WHAT THE EXERCISE ASKS – Edit all of the material below so that every "compileSdkVersion" reads "compileSdk" and the rest of the text stays unchanged. Leave the pictures out of your answer.

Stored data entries
◇ ◇ ◇ ◇ ◇ ◇ ◇

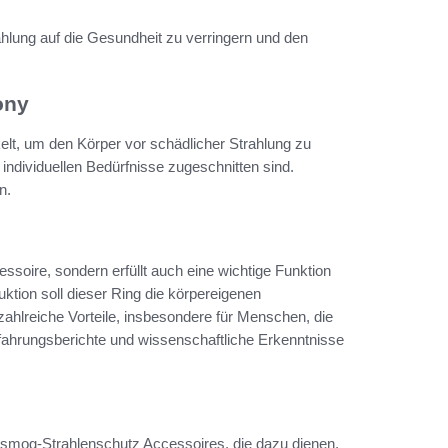
lung auf die Gesundheit zu verringern und den
ony
kelt, um den Körper vor schädlicher Strahlung zu
 individuellen Bedürfnisse zugeschnitten sind.
n.
soire, sondern erfüllt auch eine wichtige Funktion
ktion soll dieser Ring die körpereigenen
ahlreiche Vorteile, insbesondere für Menschen, die
rfahrungsberichte und wissenschaftliche Erkenntnisse
smog-Strahlenschutz Accessoires, die dazu dienen,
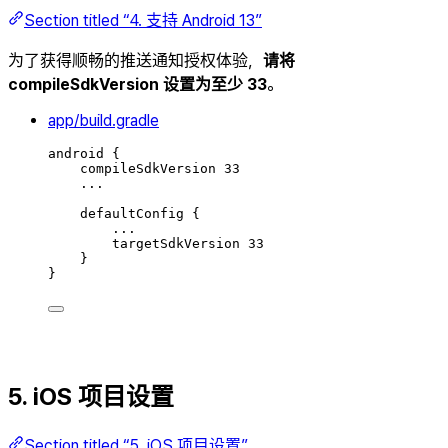
Section titled “4. 支持 Android 13”
为了获得顺畅的推送通知授权体验，
请将
compileSdkVersion 设置为至少 33
。
app/build.gradle
android {
compileSdkVersion 33
...
defaultConfig {
...
targetSdkVersion 33
}
}
5. iOS 项目设置
Section titled “5. iOS 项目设置”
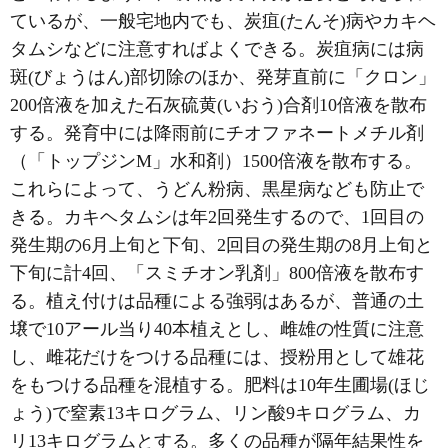
ているが、一般宅地内でも、炭疽(たんそ)病やカキヘ
タムシなどに注意すればよくできる。炭疽病には病
斑(びょうはん)部切除のほか、発芽直前に「クロン」
200倍液を加えた石灰硫黄(いおう)合剤10倍液を散布
する。発育中には降雨前にチオファネートメチル剤
（「トップジンM」水和剤）1500倍液を散布する。
これらによって、うどん粉病、黒星病なども防止で
きる。カキヘタムシは年2回発生するので、1回目の
発生期の6月上旬と下旬、2回目の発生期の8月上旬と
下旬に計4回、「スミチオン乳剤」800倍液を散布す
る。植え付けは品種による強弱はあるが、普通の土
壌で10アール当り40本植えとし、雌雄の性質に注意
し、雌花だけをつける品種には、授粉用として雄花
をもつける品種を混植する。肥料は10年生圃場(ほじ
ょう)で窒素13キログラム、リン酸9キログラム、カ
リ13キログラムとする。多くの品種が隔年結果性を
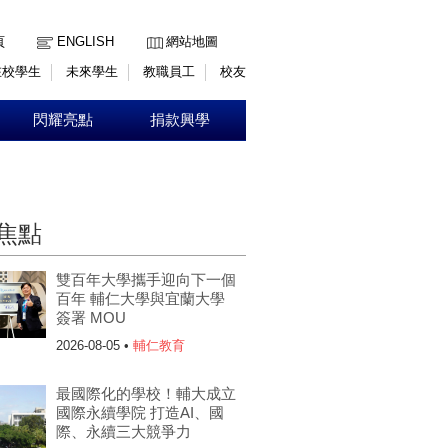
:::
頁
ENGLISH
網站地圖
在校學生
未來學生
教職員工
校友
閃耀亮點
捐款興學
焦點
雙百年大學攜手迎向下一個
百年 輔仁大學與宜蘭大學
簽署 MOU
2026-08-05 •
輔仁教育
最國際化的學校！輔大成立
國際永續學院 打造AI、國
際、永續三大競爭力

◇ ◇ ◇ ◇ ◇ ◇ ◇

ANSWER TO THE EXERCISE –
lung auf die Gesundheit zu verringern und den
ony
kelt, um den Körper vor schädlicher Strahlung zu
 individuellen Bedürfnisse zugeschnitten sind.
n.
soire, sondern erfüllt auch eine wichtige Funktion
ktion soll dieser Ring die körpereigenen
ahlreiche Vorteile, insbesondere für Menschen, die
rfahrungsberichte und wissenschaftliche Erkenntnisse
smog-Strahlenschutz Accessoires, die dazu dienen,
Section titled “4. 支持 Android 13”
为了获得顺畅的推送通知授权体验，
请将
compileSdk 设置为至少 33
。
app/build.gradle
android {
compileSdk 33
...
defaultConfig {
...
targetSdkVersion 33
}
}
5. iOS 项目设置
Section titled “5. iOS 项目设置”
ているが、一般宅地内でも、炭疽(たんそ)病やカキヘ
タムシなどに注意すればよくできる。炭疽病には病
斑(びょうはん)部切除のほか、発芽直前に「クロン」
200倍液を加えた石灰硫黄(いおう)合剤10倍液を散布
する。発育中には降雨前にチオファネートメチル剤
（「トップジンM」水和剤）1500倍液を散布する。
これらによって、うどん粉病、黒星病なども防止で
きる。カキヘタムシは年2回発生するので、1回目の
発生期の6月上旬と下旬、2回目の発生期の8月上旬と
下旬に計4回、「スミチオン乳剤」800倍液を散布す
る。植え付けは品種による強弱はあるが、普通の土
壌で10アール当り40本植えとし、雌雄の性質に注意
し、雌花だけをつける品種には、授粉用として雄花
をもつける品種を混植する。肥料は10年生圃場(ほじ
ょう)で窒素13キログラム、リン酸9キログラム、カ
リ13キログラムとする。多くの品種が隔年結果性を
:::
頁
ENGLISH
網站地圖
在校學生
未來學生
教職員工
校友
閃耀亮點
捐款興學
焦點
雙百年大學攜手迎向下一個
百年 輔仁大學與宜蘭大學
簽署 MOU
2026-08-05 •
輔仁教育
最國際化的學校！輔大成立
國際永續學院 打造AI、國
際、永續三大競爭力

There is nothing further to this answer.